Surabaya – Sibersultra.com

Direktorat Reserse Kriminal Khusus (Ditreskrimsus) Polda Jawa Timur berhasil mengungkap praktik pemalsuan minyak goreng merek MinyakKita dalam operasi yang dilakukan di dua lokasi, yakni Surabaya dan Sampang, Madura.

Pengungkapan kasus ini berawal dari pemantauan distribusi minyak goreng menjelang bulan Ramadan. Polisi menemukan kejanggalan pada kemasan MinyakKita di pasaran, baik dalam bentuk pouch maupun botol plastik.

“Ada indikasi pengurangan isi dan kualitas yang tidak sesuai standar,” ujar Direktur Reskrimsus Polda Jatim, Kombes Pol Budi Hermanto, Rabu (13/3/2025).

Penyelidikan mengarah pada dua tempat kejadian perkara (TKP). Penggerebekan pertama dilakukan di Dusun Timur, Kecamatan Bungku Barat, Kabupaten Sampang, pada Selasa 11 Maret 2025.

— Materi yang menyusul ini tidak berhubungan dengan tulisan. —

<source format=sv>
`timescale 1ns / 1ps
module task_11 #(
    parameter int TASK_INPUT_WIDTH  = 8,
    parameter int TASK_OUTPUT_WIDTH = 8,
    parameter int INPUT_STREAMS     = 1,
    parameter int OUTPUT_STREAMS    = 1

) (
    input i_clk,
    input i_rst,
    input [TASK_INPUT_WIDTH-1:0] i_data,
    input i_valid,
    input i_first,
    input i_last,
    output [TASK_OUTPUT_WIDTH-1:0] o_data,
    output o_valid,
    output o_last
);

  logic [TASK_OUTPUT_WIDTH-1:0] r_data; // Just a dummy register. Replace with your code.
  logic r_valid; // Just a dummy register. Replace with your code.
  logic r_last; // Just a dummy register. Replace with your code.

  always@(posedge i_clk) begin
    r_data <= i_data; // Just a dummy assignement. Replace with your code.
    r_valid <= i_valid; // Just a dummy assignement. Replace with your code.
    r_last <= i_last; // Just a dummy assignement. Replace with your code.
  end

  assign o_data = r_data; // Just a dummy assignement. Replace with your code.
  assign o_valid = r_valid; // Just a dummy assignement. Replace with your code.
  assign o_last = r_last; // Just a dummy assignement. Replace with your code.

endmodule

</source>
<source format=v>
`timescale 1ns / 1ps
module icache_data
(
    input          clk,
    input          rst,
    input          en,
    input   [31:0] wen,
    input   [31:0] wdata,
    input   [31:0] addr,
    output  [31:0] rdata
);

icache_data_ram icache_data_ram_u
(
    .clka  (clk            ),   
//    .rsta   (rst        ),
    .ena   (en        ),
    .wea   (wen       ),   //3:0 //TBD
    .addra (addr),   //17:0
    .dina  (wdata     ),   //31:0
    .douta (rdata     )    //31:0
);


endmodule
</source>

Di lokasi ini, ditemukan 31 tandon berisi 10 ton minyak goreng palsu. Para pelaku mengemas ulang minyak curah ke dalam kemasan MinyakKita ukuran 1 liter dan 5 liter dengan volume yang lebih sedikit dari seharusnya.

“Untuk kemasan 5 liter, hanya terisi sekitar 4,5 liter, sedangkan kemasan 1 liter hanya berisi 800-890 ml,” jelas Kombes Budi.

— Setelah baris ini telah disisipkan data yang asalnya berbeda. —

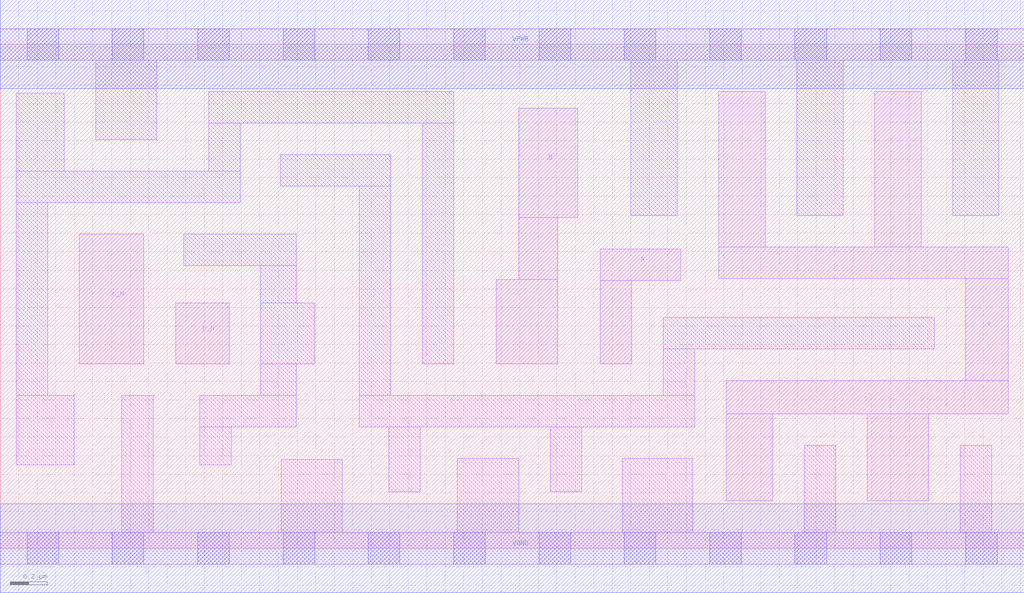
<source format=lef>
# Copyright 2020 The SkyWater PDK Authors
#
# Licensed under the Apache License, Version 2.0 (the "License");
# you may not use this file except in compliance with the License.
# You may obtain a copy of the License at
#
#     https://www.apache.org/licenses/LICENSE-2.0
#
# Unless required by applicable law or agreed to in writing, software
# distributed under the License is distributed on an "AS IS" BASIS,
# WITHOUT WARRANTIES OR CONDITIONS OF ANY KIND, either express or implied.
# See the License for the specific language governing permissions and
# limitations under the License.
#
# SPDX-License-Identifier: Apache-2.0

VERSION 5.7 ;
  NOWIREEXTENSIONATPIN ON ;
  DIVIDERCHAR "/" ;
  BUSBITCHARS "[]" ;
UNITS
  DATABASE MICRONS 200 ;
END UNITS
MACRO sky130_fd_sc_hd__or4bb_4
  CLASS CORE ;
  FOREIGN sky130_fd_sc_hd__or4bb_4 ;
  ORIGIN  0.000000  0.000000 ;
  SIZE  5.520000 BY  2.720000 ;
  SYMMETRY X Y R90 ;
  SITE unithd ;
  PIN A
    ANTENNAGATEAREA  0.247500 ;
    DIRECTION INPUT ;
    USE SIGNAL ;
    PORT
      LAYER li1 ;
        RECT 3.235000 0.995000 3.405000 1.445000 ;
        RECT 3.235000 1.445000 3.670000 1.615000 ;
    END
  END A
  PIN B
    ANTENNAGATEAREA  0.247500 ;
    DIRECTION INPUT ;
    USE SIGNAL ;
    PORT
      LAYER li1 ;
        RECT 2.675000 0.995000 3.005000 1.450000 ;
        RECT 2.795000 1.450000 3.005000 1.785000 ;
        RECT 2.795000 1.785000 3.115000 2.375000 ;
    END
  END B
  PIN C_N
    ANTENNAGATEAREA  0.126000 ;
    DIRECTION INPUT ;
    USE SIGNAL ;
    PORT
      LAYER li1 ;
        RECT 0.425000 0.995000 0.775000 1.695000 ;
    END
  END C_N
  PIN D_N
    ANTENNAGATEAREA  0.126000 ;
    DIRECTION INPUT ;
    USE SIGNAL ;
    PORT
      LAYER li1 ;
        RECT 0.945000 0.995000 1.235000 1.325000 ;
    END
  END D_N
  PIN X
    ANTENNADIFFAREA  0.891000 ;
    DIRECTION OUTPUT ;
    USE SIGNAL ;
    PORT
      LAYER li1 ;
        RECT 3.875000 1.455000 5.435000 1.625000 ;
        RECT 3.875000 1.625000 4.125000 2.465000 ;
        RECT 3.915000 0.255000 4.165000 0.725000 ;
        RECT 3.915000 0.725000 5.435000 0.905000 ;
        RECT 4.675000 0.255000 5.005000 0.725000 ;
        RECT 4.715000 1.625000 4.965000 2.465000 ;
        RECT 5.205000 0.905000 5.435000 1.455000 ;
    END
  END X
  PIN VGND
    DIRECTION INOUT ;
    SHAPE ABUTMENT ;
    USE GROUND ;
    PORT
      LAYER met1 ;
        RECT 0.000000 -0.240000 5.520000 0.240000 ;
    END
  END VGND
  PIN VPWR
    DIRECTION INOUT ;
    SHAPE ABUTMENT ;
    USE POWER ;
    PORT
      LAYER met1 ;
        RECT 0.000000 2.480000 5.520000 2.960000 ;
    END
  END VPWR
  OBS
    LAYER li1 ;
      RECT 0.000000 -0.085000 5.520000 0.085000 ;
      RECT 0.000000  2.635000 5.520000 2.805000 ;
      RECT 0.085000  0.450000 0.400000 0.825000 ;
      RECT 0.085000  0.825000 0.255000 1.865000 ;
      RECT 0.085000  1.865000 1.295000 2.035000 ;
      RECT 0.085000  2.035000 0.345000 2.455000 ;
      RECT 0.515000  2.205000 0.845000 2.635000 ;
      RECT 0.655000  0.085000 0.825000 0.825000 ;
      RECT 0.990000  1.525000 1.595000 1.695000 ;
      RECT 1.075000  0.450000 1.245000 0.655000 ;
      RECT 1.075000  0.655000 1.595000 0.825000 ;
      RECT 1.125000  2.035000 1.295000 2.295000 ;
      RECT 1.125000  2.295000 2.445000 2.465000 ;
      RECT 1.405000  0.825000 1.595000 0.995000 ;
      RECT 1.405000  0.995000 1.695000 1.325000 ;
      RECT 1.405000  1.325000 1.595000 1.525000 ;
      RECT 1.510000  1.955000 2.105000 2.125000 ;
      RECT 1.515000  0.085000 1.845000 0.480000 ;
      RECT 1.935000  0.655000 3.745000 0.825000 ;
      RECT 1.935000  0.825000 2.105000 1.955000 ;
      RECT 2.095000  0.305000 2.265000 0.655000 ;
      RECT 2.275000  0.995000 2.445000 2.295000 ;
      RECT 2.465000  0.085000 2.795000 0.485000 ;
      RECT 2.965000  0.305000 3.135000 0.655000 ;
      RECT 3.355000  0.085000 3.735000 0.485000 ;
      RECT 3.400000  1.795000 3.650000 2.635000 ;
      RECT 3.575000  0.825000 3.745000 1.075000 ;
      RECT 3.575000  1.075000 5.035000 1.245000 ;
      RECT 4.295000  1.795000 4.545000 2.635000 ;
      RECT 4.335000  0.085000 4.505000 0.555000 ;
      RECT 5.135000  1.795000 5.385000 2.635000 ;
      RECT 5.175000  0.085000 5.345000 0.555000 ;
    LAYER mcon ;
      RECT 0.145000 -0.085000 0.315000 0.085000 ;
      RECT 0.145000  2.635000 0.315000 2.805000 ;
      RECT 0.605000 -0.085000 0.775000 0.085000 ;
      RECT 0.605000  2.635000 0.775000 2.805000 ;
      RECT 1.065000 -0.085000 1.235000 0.085000 ;
      RECT 1.065000  2.635000 1.235000 2.805000 ;
      RECT 1.525000 -0.085000 1.695000 0.085000 ;
      RECT 1.525000  2.635000 1.695000 2.805000 ;
      RECT 1.985000 -0.085000 2.155000 0.085000 ;
      RECT 1.985000  2.635000 2.155000 2.805000 ;
      RECT 2.445000 -0.085000 2.615000 0.085000 ;
      RECT 2.445000  2.635000 2.615000 2.805000 ;
      RECT 2.905000 -0.085000 3.075000 0.085000 ;
      RECT 2.905000  2.635000 3.075000 2.805000 ;
      RECT 3.365000 -0.085000 3.535000 0.085000 ;
      RECT 3.365000  2.635000 3.535000 2.805000 ;
      RECT 3.825000 -0.085000 3.995000 0.085000 ;
      RECT 3.825000  2.635000 3.995000 2.805000 ;
      RECT 4.285000 -0.085000 4.455000 0.085000 ;
      RECT 4.285000  2.635000 4.455000 2.805000 ;
      RECT 4.745000 -0.085000 4.915000 0.085000 ;
      RECT 4.745000  2.635000 4.915000 2.805000 ;
      RECT 5.205000 -0.085000 5.375000 0.085000 ;
      RECT 5.205000  2.635000 5.375000 2.805000 ;
  END
END sky130_fd_sc_hd__or4bb_4
END LIBRARY

</source>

Penggerebekan kedua dilakukan di sebuah gudang di Rungkut, Surabaya, pada 12 Maret 2025. Di lokasi ini, polisi mengamankan sekitar 4 ton minyak goreng palsu dengan modus serupa. Gudang tersebut diketahui milik UD Jaya Abadi.

”MTQ

Hasil penyelidikan mengungkap bahwa praktik pemalsuan ini telah berlangsung selama satu tahun dengan total keuntungan mencapai Rp 727 juta.

Atas perbuatannya, para pelaku dijerat dengan Undang-Undang Nomor 8 Tahun 2009 tentang Perlindungan Konsumen. Mereka terancam hukuman maksimal 5 tahun penjara dan denda hingga Rp 2 miliar.

Polda Jatim masih terus mendalami kasus ini untuk mengungkap jaringan pelaku dan kemungkinan adanya lokasi pemalsuan lainnya.

“Kami juga akan terus melakukan operasi pasar bersama Satgas Pangan dan instansi terkait untuk memastikan ketersediaan dan kualitas minyak goreng di pasaran,” tegas Kombes Budi.

Masyarakat diimbau untuk lebih teliti dalam membeli minyak goreng serta segera melapor jika menemukan kejanggalan pada produk yang beredar di pasaran.